Limb landmark coordinates:
▶

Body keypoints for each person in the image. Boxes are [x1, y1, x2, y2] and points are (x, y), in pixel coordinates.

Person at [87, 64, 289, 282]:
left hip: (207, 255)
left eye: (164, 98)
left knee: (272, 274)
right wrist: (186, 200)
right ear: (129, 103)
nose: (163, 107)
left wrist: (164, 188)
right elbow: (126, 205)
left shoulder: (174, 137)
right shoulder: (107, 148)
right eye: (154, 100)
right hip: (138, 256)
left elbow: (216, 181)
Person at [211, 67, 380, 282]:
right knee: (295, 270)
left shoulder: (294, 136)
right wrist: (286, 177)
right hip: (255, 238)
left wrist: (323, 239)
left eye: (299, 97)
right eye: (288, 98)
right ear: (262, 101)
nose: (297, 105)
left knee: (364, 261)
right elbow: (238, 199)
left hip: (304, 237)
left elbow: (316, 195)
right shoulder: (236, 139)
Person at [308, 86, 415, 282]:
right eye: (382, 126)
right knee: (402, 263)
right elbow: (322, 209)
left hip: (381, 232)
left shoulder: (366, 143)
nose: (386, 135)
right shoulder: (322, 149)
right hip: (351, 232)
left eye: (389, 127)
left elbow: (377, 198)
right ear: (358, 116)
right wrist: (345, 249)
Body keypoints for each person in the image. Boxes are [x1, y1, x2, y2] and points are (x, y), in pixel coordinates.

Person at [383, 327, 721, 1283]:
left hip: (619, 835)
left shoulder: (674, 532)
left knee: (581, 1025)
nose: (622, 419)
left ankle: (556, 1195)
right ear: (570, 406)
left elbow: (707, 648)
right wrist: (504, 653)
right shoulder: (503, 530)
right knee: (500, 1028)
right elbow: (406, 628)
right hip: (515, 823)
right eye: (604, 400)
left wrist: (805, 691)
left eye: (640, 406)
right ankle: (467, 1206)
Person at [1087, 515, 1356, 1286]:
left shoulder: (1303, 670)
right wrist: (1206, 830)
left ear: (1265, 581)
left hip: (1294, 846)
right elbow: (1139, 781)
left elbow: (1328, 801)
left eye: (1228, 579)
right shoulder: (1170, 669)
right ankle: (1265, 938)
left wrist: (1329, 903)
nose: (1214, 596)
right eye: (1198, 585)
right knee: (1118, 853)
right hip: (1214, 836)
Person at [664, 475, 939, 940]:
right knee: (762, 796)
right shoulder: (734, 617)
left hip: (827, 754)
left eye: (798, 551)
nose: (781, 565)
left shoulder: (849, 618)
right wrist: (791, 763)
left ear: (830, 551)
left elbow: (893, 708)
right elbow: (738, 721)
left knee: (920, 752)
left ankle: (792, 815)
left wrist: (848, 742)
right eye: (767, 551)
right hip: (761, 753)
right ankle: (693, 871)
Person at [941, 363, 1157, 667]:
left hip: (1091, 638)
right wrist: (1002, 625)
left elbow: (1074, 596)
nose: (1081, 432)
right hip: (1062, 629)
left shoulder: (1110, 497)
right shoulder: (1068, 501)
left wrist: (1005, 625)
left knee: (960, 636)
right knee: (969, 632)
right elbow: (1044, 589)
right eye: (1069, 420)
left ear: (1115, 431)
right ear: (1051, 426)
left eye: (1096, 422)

◀
▶

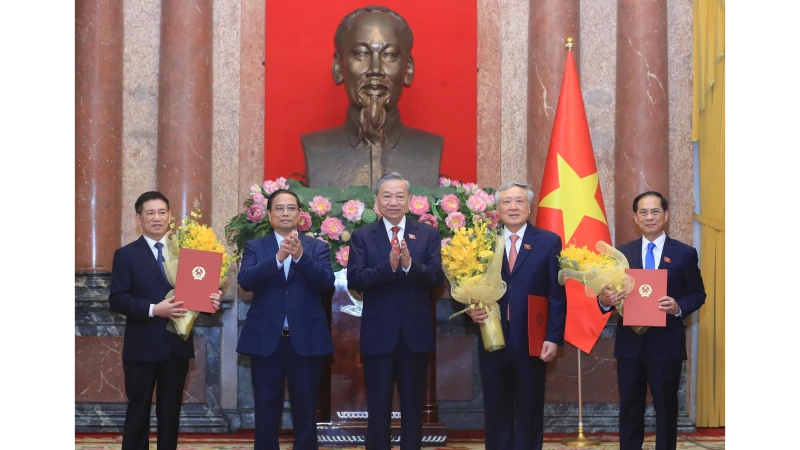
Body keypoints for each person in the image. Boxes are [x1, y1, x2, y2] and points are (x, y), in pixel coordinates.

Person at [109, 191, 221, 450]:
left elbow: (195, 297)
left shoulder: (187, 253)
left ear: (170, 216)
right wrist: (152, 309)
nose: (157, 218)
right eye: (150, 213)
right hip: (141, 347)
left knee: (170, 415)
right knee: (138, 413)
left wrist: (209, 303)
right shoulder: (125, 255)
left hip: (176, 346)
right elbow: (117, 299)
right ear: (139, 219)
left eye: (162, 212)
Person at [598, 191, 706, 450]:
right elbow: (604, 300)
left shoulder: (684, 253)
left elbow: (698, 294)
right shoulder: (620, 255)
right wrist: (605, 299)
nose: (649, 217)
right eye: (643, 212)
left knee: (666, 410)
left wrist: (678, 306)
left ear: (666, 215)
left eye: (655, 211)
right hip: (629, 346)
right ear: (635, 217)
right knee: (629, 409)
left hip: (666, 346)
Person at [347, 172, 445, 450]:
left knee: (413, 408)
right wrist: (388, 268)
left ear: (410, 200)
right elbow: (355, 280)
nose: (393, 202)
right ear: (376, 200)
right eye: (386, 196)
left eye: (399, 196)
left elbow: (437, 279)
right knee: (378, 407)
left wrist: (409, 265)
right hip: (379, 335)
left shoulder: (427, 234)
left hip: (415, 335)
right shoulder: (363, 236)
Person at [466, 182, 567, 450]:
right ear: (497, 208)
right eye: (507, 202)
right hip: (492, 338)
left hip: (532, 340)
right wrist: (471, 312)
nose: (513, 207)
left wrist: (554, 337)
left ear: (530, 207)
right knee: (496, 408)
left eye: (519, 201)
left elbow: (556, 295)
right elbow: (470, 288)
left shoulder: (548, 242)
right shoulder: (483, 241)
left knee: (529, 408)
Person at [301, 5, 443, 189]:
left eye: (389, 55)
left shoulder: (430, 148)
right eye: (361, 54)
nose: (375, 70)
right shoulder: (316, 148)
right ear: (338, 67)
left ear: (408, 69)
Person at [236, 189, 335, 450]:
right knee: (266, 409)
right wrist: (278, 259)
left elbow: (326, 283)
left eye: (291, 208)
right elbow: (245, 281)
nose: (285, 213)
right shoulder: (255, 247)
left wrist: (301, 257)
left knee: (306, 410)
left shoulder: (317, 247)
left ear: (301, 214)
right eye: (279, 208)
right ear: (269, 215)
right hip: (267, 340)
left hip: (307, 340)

◀

Pick out and copy the lines of the entries that hold the string "ankle".

left ankle: (556, 1195)
right ankle: (467, 1206)
right ankle: (1265, 938)
left ankle: (792, 815)
right ankle: (693, 871)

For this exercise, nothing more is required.